The original source (Ted Kaptchuk) definitely does not looks like a crackpot, but that 'Vox' thing has very limited scientific value and this makes interpretations based on them really vulnerable. Be extremely careful.
 
brainpushups said:
This aligns with an interesting thing I learned from a neuroscientist several years ago which I guess is a well known 'trick.' Goes something like this: Look at your hand and say "turn red" then place your hand in a bath of warm water for several minutes. Take your hand out and it will be red. Repeat about 28 times. Then do it again without the water and your hand will turn red. Apparently doing things like this in sequence connects neurons in a way that the intermediate step can be bypassed with the same result.
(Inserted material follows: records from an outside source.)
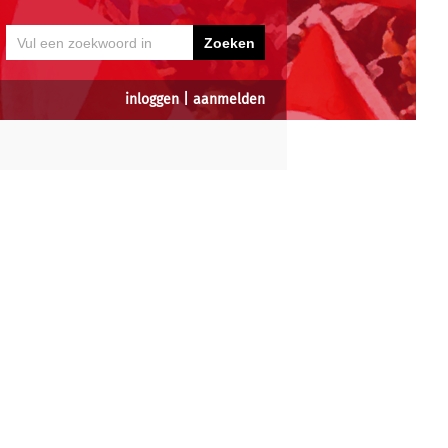
inloggen
|
aanmelden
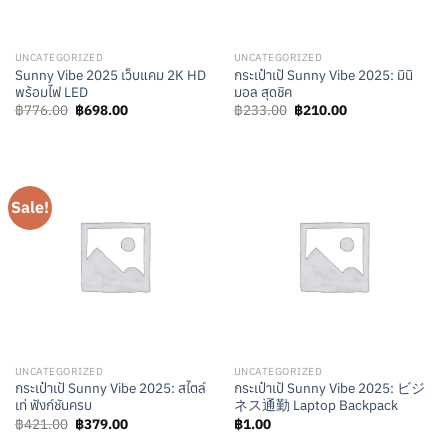
UNCATEGORIZED
UNCATEGORIZED
Sunny Vibe 2025 เว็บแคม 2K HD
กระเป๋าเป้ Sunny Vibe 2025: มินิ
พร้อมไฟ LED
มอล สุดชิค
Original
Current
Original
Current
฿
776.00
฿
698.00
฿
233.00
฿
210.00
price
price
price
price
was:
is:
was:
is:
฿776.00.
฿698.00.
฿233.00.
฿210.00.
Sale!
UNCATEGORIZED
UNCATEGORIZED
กระเป๋าเป้ Sunny Vibe 2025: สไตล์
กระเป๋าเป้ Sunny Vibe 2025: ビジ
เท่ ฟังก์ชันครบ
ネス通勤 Laptop Backpack
Original
Current
฿
421.00
฿
379.00
฿
1.00
price
price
Another robust result that I've seen myself and on myself many times is how not only pain, but the expectation or just "thinking of it", can induce the same symphatetic activation. It is easily measured by skin condutance response. Symphatetic activation of the sweat capillary channels in the skin are under direct symphatetic control and 1-4 seconds after a pain/shock or just "thinking about pain", it is robustly measurable in peripheral skin conductance as a transient and you can't miss it.

The test is, to pinch yourself, or someone else, note the reaction. The try it again and just THINK you should pinch yourself, but you stop and don¨t do it. You get a similar reaction as the real stimuli.

It shows clear how the body-brain connections and how conscious and subconscious expectations alone actually determines physiological reactions.